后来听说朱立诚的女朋友到镇上来过了,她本以为曾若涵会就此死心了,谁知根本就不是这么回事,上次酒醉的时候,她把其内心想法彻底倾诉了出来。听那话音,大有非朱立诚不嫁的架势。
谭艳芸当时听了她的话以后,都不知道该羡慕还是难受,不管这个想法能否实现,至少她还敢于在人前说出来,而自己的想法,只敢埋在内心深处,对谁都不敢吐露。
她的不幸,至今无人知晓,自从生了女儿以后,她和丈夫之间就形同路人。开始她很疑惑,不知究竟出了什么事,直到有一次她把丈夫和他的那个女同事堵在床上以后,她才彻底明白了。
她想到过离婚,可是一想到孩子,和自己的脸面,就放弃了这个想法。从此以后,她和丈夫虽生活在同一个屋檐下,却形同路人,你过你的,我过我的,互不干涉。
自从朱立诚来到田塘镇以后,她的芳心就系在了他的身上,本来以为两人不会有交接的机会,想不到鬼使神差的,自己最好的朋友曾若涵竟做了他的秘书。这使得谭艳芸又充满了希望,当袁长泰不断骚扰她的时候,她心里暗暗地想道,要是换做是他,给有多好。那一次朱立诚送她回家的时候,其实她清楚地看见朱立诚的手就放在后座上,她一狠心,还是照着他的手坐了下去。当时他的某一根手指触碰到了她,虽然只是短短的一瞬间,但是已经足够了,回到家以后,她连忙跑进了卫生间。

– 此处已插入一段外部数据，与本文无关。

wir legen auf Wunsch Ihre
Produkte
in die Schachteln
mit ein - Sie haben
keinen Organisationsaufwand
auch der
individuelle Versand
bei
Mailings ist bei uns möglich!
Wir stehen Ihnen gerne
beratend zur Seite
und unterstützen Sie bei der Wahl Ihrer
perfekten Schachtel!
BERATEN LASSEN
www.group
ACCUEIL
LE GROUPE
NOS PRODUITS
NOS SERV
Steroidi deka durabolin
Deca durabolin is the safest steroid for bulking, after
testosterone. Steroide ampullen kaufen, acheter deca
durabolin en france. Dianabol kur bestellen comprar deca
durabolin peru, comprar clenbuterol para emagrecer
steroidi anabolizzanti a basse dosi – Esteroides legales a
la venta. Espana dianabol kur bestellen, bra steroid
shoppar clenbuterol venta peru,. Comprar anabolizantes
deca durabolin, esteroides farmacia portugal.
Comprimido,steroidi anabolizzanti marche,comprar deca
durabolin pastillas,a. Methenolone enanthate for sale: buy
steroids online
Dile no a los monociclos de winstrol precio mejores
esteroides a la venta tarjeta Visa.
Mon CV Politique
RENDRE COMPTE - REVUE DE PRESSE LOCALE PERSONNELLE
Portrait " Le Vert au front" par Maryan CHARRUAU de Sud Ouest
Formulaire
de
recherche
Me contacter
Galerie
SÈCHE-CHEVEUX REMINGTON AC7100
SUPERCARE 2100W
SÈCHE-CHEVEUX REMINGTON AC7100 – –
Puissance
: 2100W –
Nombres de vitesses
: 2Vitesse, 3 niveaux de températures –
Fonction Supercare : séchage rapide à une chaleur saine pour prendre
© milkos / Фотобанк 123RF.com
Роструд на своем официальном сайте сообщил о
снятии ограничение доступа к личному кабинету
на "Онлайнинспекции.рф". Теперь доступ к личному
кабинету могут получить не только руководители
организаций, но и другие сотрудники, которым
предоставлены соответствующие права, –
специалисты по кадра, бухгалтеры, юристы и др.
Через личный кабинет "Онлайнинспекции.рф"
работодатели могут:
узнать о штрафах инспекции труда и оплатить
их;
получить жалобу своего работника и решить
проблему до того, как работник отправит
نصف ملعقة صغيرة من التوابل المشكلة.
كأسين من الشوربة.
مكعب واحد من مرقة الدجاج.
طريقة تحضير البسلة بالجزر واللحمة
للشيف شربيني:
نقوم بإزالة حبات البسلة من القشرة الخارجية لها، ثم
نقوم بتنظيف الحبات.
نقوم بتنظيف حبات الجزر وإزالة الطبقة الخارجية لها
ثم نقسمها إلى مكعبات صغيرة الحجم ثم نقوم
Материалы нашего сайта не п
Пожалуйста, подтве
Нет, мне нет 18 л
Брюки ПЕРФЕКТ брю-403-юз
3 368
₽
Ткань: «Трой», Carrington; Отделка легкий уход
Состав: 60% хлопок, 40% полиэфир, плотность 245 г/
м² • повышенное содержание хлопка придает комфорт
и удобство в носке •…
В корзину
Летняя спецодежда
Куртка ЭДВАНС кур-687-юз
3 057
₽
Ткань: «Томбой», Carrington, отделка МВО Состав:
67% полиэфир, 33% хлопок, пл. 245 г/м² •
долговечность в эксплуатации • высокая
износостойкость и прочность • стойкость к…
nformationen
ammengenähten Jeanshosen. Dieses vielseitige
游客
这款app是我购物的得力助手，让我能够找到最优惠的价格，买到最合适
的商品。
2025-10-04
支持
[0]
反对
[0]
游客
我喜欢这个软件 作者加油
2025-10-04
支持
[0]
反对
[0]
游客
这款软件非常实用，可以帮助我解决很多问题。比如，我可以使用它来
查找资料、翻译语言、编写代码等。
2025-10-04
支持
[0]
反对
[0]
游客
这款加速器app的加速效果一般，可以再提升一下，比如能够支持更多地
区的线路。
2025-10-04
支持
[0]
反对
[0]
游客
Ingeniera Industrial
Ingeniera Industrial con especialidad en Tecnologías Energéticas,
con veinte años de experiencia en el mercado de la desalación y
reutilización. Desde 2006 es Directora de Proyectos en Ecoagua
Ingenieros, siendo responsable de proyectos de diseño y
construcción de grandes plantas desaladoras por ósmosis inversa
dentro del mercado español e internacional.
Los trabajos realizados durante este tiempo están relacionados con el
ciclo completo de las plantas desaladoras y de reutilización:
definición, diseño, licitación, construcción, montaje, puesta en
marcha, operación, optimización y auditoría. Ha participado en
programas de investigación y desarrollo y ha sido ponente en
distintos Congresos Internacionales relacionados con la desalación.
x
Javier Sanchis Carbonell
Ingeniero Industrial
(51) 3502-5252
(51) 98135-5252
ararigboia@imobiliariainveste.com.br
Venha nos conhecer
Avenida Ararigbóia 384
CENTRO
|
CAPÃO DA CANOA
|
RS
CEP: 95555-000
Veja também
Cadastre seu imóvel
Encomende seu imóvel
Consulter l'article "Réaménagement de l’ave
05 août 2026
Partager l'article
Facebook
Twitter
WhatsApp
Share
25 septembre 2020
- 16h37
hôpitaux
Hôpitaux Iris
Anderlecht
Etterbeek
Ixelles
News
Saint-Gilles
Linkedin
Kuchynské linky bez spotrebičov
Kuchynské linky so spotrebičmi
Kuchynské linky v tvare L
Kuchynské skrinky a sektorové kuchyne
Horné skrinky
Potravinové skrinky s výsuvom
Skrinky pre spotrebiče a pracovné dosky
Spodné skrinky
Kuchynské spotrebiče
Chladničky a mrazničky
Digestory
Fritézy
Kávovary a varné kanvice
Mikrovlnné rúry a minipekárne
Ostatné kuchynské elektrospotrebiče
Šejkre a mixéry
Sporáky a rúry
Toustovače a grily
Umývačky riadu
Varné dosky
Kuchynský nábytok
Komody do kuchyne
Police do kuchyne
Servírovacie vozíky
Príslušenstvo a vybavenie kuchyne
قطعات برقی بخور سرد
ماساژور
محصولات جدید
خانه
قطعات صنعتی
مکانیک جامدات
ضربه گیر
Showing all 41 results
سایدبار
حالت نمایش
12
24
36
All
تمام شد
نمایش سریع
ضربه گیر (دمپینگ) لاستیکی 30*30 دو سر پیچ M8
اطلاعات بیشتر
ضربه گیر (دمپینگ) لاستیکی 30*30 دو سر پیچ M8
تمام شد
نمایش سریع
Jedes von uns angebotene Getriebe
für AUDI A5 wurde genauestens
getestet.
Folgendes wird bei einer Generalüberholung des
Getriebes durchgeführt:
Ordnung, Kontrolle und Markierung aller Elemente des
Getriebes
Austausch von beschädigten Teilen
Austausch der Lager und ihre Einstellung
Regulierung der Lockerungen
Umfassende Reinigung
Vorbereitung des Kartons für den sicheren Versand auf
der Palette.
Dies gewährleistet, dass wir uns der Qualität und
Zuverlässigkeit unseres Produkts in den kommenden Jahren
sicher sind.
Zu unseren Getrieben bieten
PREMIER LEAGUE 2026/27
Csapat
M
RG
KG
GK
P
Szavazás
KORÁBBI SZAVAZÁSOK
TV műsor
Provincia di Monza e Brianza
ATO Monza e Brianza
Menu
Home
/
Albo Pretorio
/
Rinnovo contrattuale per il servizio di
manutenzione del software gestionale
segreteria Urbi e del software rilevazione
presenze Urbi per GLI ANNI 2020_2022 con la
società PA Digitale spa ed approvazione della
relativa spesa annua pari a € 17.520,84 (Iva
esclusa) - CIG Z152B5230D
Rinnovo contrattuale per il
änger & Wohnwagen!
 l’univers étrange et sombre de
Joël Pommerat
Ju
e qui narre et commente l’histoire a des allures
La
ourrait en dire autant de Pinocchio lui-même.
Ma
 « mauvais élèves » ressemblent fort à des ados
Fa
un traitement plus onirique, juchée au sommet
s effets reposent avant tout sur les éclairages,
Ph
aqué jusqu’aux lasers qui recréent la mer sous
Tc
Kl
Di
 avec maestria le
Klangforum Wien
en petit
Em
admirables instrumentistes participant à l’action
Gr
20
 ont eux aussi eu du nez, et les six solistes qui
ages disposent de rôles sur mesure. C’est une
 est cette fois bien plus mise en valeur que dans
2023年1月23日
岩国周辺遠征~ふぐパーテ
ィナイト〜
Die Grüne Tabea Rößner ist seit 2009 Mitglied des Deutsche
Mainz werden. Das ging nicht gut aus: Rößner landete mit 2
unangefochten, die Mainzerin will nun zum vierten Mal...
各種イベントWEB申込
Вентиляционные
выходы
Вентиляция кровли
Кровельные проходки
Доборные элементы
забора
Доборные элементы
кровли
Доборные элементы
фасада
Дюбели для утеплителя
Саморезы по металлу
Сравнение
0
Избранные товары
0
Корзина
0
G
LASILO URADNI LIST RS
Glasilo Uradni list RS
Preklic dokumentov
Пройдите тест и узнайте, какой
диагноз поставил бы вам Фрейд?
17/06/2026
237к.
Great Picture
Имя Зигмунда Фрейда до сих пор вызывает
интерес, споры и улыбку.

想到这以后,谭艳芸只觉得脸上羞得通红,其实觉得身体的某些部位,好像又有那种蚀骨销魂的感觉。谭艳芸连忙站起身来,往卫生间走去。
当谭艳芸在胡思乱想之际,包间里面朱立诚是度日如年,他怎么也想不到曾若涵竟然会对他说出那样一番话来。
他本担心她酒喝多了,会不会吐下来之类的,想不到她借着酒劲说喜欢他,还说她之所以要做这个秘书,就是因为喜欢他。
朱立诚听了这话以后如五雷轰顶一般,彻底地呆掉了,说实话,曾若涵虽说是他的秘书,一直以来,他都把她当妹妹看,现在猛地听她说出这样一番话来,真不知道该如何作答。